I’m assuming I need to tailor the get_distance.sh script to suite my system? But I’m not sure how to do that. I appreciate the help!

Thanks

The error messages indicate typographical mistakes in your command line.

Thank you so much for your help, I’ve made it to the last step, the WHAM analysis. Unfortunately, once again, I’ve run into a problem I don’t understand. The WHAM analysis of the PMF (Figure A) is very far off the results I’m attempting to replicate (Figure B - Yellow line). I changed the md_pull.mdp, npt_umbrella.mdp and md_umbrella.mdp to pull along the x- y- z-axis and followed the instructions from the tutorial.

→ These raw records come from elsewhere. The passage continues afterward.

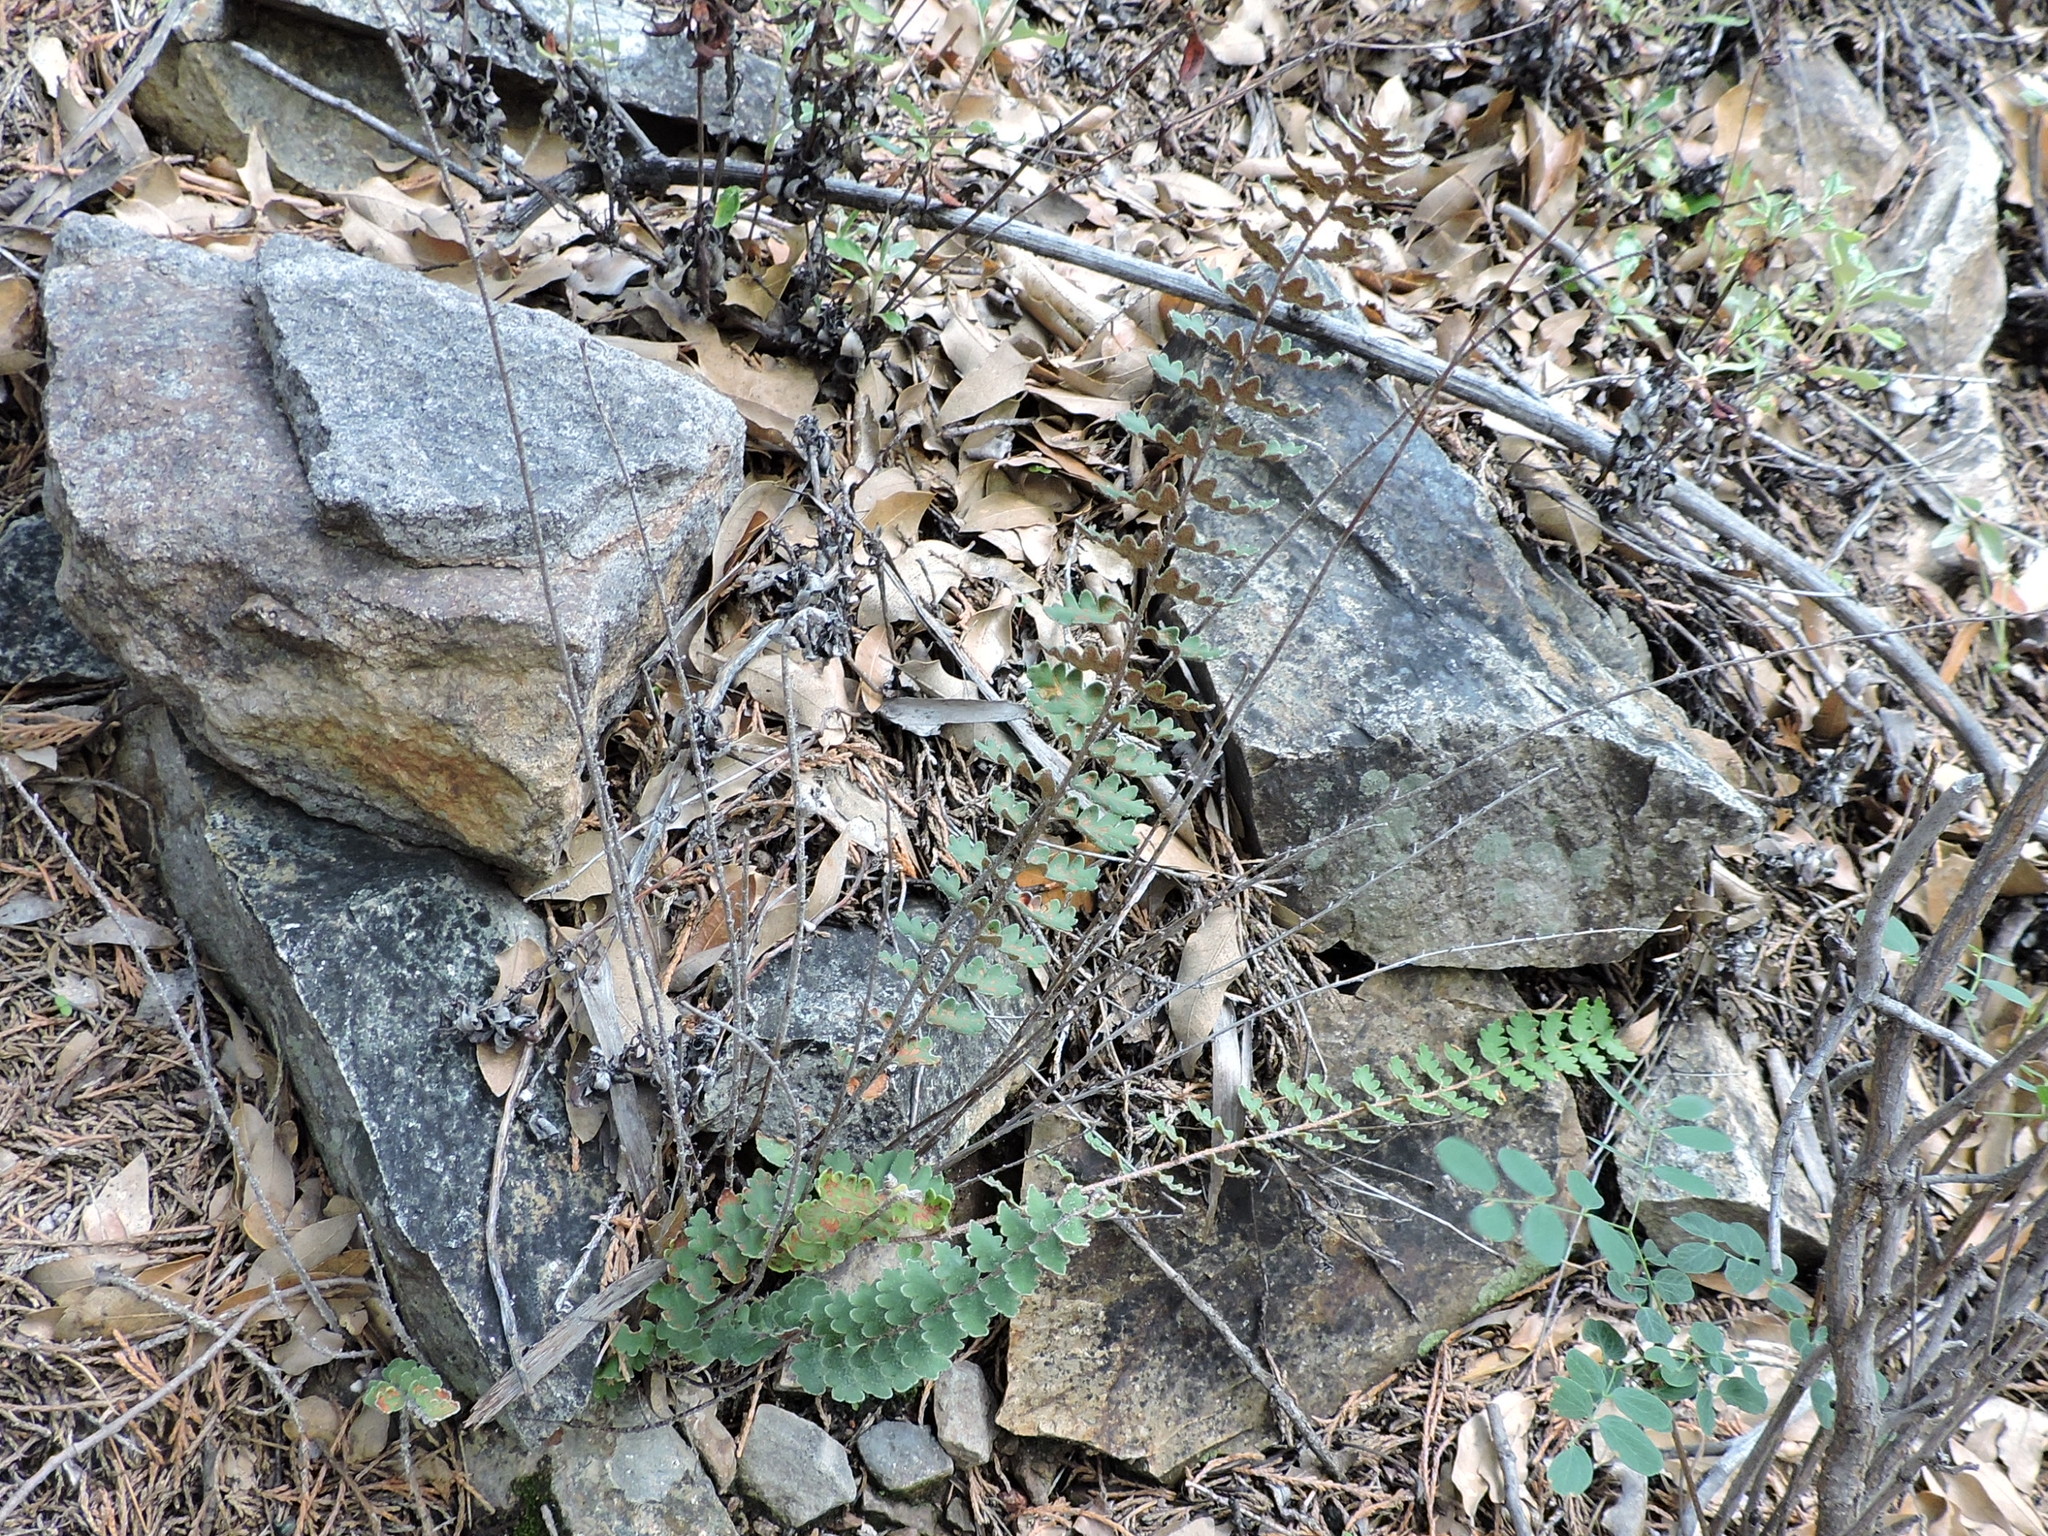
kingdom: Plantae
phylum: Tracheophyta
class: Polypodiopsida
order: Polypodiales
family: Pteridaceae
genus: Astrolepis
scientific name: Astrolepis sinuata
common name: Wavy scaly cloakfern
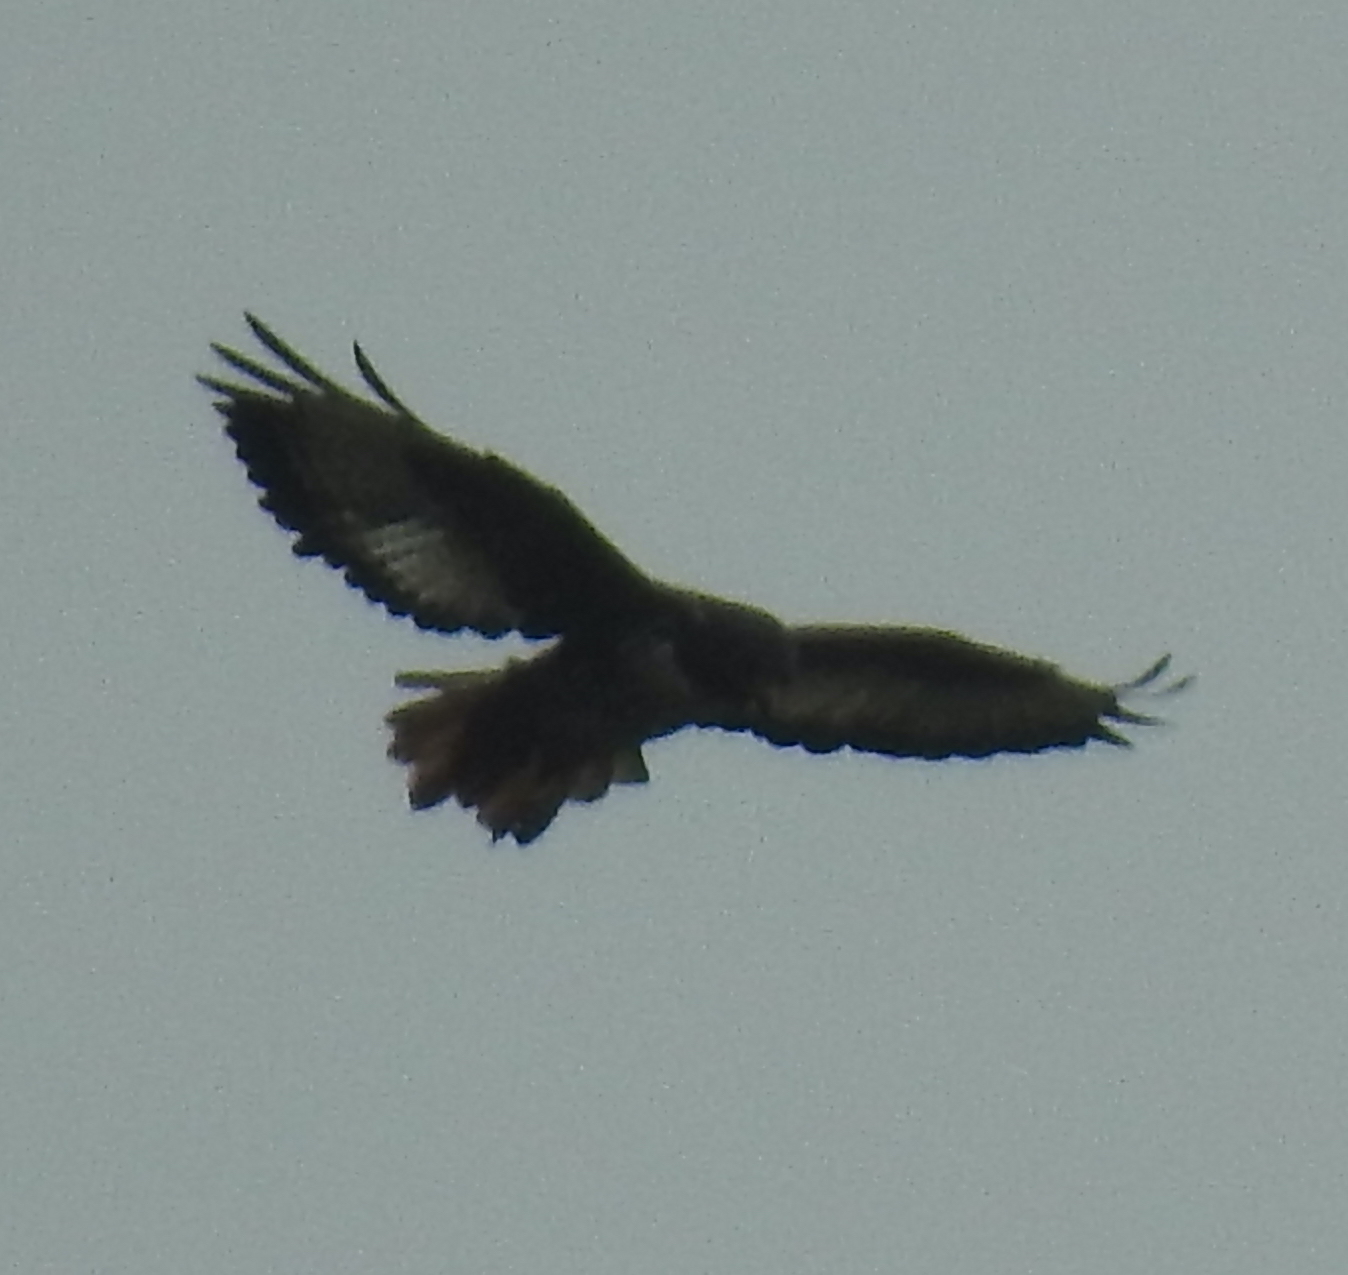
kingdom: Animalia
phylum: Chordata
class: Aves
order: Accipitriformes
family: Accipitridae
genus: Buteo
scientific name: Buteo rufofuscus
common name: Jackal buzzard
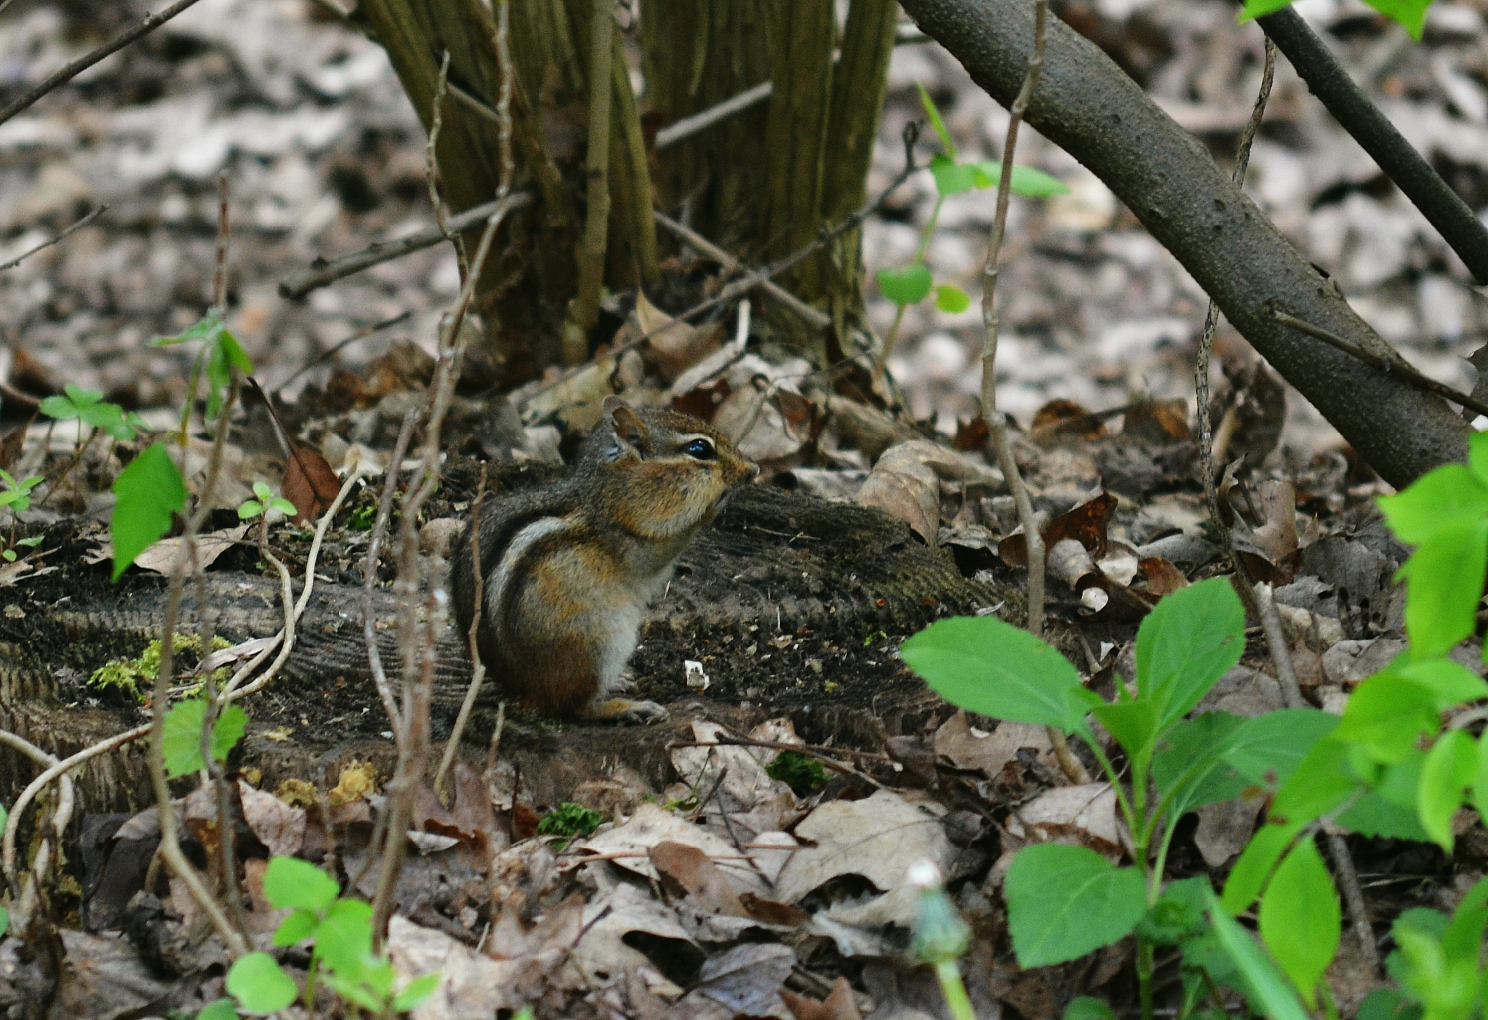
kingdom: Animalia
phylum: Chordata
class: Mammalia
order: Rodentia
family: Sciuridae
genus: Tamias
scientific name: Tamias striatus
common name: Eastern chipmunk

After, the umbrella*.tpr and umbrella*_pullf.xvg files were concatenated to tpr-files.dat and pullf-files.dat, respectively and a WHAM analysis was run with:

gmx wham -it tpr-files.dat -if pullf-files.dat -o -hist -unit kCal

Thanks for all your help!

You have several regions of very poor sampling. Inspect the histograms and you will see a lack of overlap. This means your window setup and/or force constants are not optimized.

Hello,

Apologies for the late reply, I’ve been trying different settings in the .mdp files (changing the pull_coord1_rate and pull_coord1_k). I see a difference in the pmf graph, however, nothing that resembles the original graph I’m trying to replicate. Is there another way to find the optimal settings for Umbrella Sampling? Or does it come by brute force of trial and error? Are there other settings I should be changing as well?

Thanks again for your help, seems like I need to optimise my system

If you’re trying to reproduce someone else’s result, follow the exact method they have published. If that doesn’t work or you don’t have enough details, contact the authors for more information.

I’ll get in touch with them and try to replicate the results. Thanks so much for your help over the past few days, I appreciate it.

Hello!
I followed their exact method and I still arrive at the same pmf graph I showed earlier. One difference that was pointed out to me was a difference in software version. The author used 2021.3 and I used 2021.4-gpuvolta. As a research student with deadlines, I have been given access to a supercomputer, hence the “gpuvolta”. Is it better to use the latest GROMACS version (2025.2-gpu) or download and install 2021.3. If the latter, how do I install it as a gpu compatible version? Also, do the .mdp files change between software versions?

Thank you

It is unlikely that a minor software version led to the issue. The difficulty reality is that umbrella sampling results are notoriously difficult to reproduce. Your reaction coordinate has many areas of poor sampling, so either you need to add more windows or adjust the force constants.